La sortie de Pape Alé Niang en soutien à Serigne Moustapha Sy continue de faire des vagues du côté des militants de Pastef. Sur X, la publication du directeur général de la RTS a déclenché une avalanche de réactions hostiles, où l’indignation le dispute à la déception.
L’internaute Papa Aly Touré ouvre le bal avec une mise en garde sans détour : « Pape Alé, tu es vraiment dans l’excès ! Votre conscience finira par vous rattraper, même si vous faites semblant. » Dieng Seydou va plus loin et l’interpelle frontalement : « Si tu as encore un minimum de courage et de dignité, rembourse notre argent au lieu de faire le malin.
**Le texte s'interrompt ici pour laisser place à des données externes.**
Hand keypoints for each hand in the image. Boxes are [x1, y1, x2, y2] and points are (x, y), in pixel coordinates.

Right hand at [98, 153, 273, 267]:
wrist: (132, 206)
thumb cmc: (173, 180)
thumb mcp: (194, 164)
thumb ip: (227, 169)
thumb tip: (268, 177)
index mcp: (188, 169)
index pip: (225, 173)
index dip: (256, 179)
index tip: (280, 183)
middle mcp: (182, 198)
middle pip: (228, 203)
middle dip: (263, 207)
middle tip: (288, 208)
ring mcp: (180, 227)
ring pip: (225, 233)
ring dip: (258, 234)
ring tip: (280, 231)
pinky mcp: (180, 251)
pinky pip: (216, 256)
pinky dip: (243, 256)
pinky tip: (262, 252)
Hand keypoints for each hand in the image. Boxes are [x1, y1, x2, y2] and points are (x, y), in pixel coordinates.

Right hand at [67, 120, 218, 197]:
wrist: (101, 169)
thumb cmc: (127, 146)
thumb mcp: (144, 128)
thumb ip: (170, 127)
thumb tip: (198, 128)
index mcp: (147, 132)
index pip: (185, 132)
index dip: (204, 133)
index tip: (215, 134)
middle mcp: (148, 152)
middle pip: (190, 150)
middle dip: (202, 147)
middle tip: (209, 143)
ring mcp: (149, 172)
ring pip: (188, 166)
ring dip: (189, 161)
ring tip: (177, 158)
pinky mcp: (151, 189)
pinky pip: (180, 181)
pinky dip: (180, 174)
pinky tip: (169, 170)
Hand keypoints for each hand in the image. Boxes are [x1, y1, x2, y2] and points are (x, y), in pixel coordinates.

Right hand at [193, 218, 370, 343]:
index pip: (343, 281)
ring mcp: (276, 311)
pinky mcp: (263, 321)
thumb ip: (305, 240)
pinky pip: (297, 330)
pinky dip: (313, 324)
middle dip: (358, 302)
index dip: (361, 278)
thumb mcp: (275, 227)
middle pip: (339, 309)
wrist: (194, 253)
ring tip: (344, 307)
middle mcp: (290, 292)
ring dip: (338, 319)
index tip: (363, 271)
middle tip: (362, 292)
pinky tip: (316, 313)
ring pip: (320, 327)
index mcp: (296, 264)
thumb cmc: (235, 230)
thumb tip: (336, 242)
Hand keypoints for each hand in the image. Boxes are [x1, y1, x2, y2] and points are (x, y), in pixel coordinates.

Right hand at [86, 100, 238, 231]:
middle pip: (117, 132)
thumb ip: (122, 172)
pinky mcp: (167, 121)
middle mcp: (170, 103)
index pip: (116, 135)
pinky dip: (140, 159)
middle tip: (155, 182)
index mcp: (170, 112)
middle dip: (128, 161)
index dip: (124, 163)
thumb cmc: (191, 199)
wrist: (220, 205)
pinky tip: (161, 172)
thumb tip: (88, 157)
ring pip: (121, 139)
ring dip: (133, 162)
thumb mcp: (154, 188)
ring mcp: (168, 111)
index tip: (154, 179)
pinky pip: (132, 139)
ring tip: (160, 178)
Tu n’es qu’un i***gne. » Charles Barkham ironise dans la foulée : « Il y a des gens qui, lorsqu’ils se mettent en colère contre toi, peuvent te rendre tout ce que tu leur as fait subir. Pape, rends leur argent aux gens. Maintenant, tiens-toi tranquille ! »
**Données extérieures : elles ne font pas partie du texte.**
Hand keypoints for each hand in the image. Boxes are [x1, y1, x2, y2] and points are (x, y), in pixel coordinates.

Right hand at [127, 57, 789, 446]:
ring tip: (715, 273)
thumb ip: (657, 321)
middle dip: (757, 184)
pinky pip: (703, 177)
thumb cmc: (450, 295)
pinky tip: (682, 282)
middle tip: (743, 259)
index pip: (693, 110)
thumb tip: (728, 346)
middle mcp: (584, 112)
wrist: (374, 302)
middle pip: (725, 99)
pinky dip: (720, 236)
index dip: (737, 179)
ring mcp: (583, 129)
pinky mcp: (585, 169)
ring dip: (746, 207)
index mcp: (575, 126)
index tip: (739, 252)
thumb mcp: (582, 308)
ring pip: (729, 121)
D’autres commentaires pointent une perte de crédibilité. Pour El Hadji Mbaye Diakhaté : « Même les militants du PUR comprennent ton jeu. » Cherif Diouf, plus amer, écrit : « Quand on n’a plus de recours, que reste-t-il ? Et puis c’est tout, je m’en fiche. Mais c’est vraiment dommage pour nous qui avons cru en toi et qui ne manquions aucune de tes émissions. » À l’inverse, Samb Amadou prend la défense du journaliste : « Pure vérité, je le jure. PAN, laisse-les aboyer : la caravane passe, si Dieu le veut. »
Le ton se durcit chez d’autres internautes. El Hadj Baye Kebe tranche sans nuance : « Un traître reste toujours un traître. Et puis c’est tout. » Amsterdam raille une prétendue grève de la faim passée : « Tu forces, mais on sent la honte en filigrane. Oups ! La grève de la faim, tu avais simplement faim. Maintenant, tu croques à pleines dents. » Mouhamed Diakhaté juge sévèrement son utilité publique : « Mon grand, vous êtes des gens qui ne servent à rien au Sénégal. Rendez-nous notre argent, bon sang ! » Enfin, Ndar-Gueth revendique une clairvoyance ancienne : « J’avais raison dès le début, en 2024, à ton sujet. Malheureusement, tu confirmes être devenu ce que je pensais : un bouffon, un valet, un courtisan. » Une avalanche de réactions qui illustre la fracture désormais consommée entre Pape Alé Niang et une partie des militants de Pastef.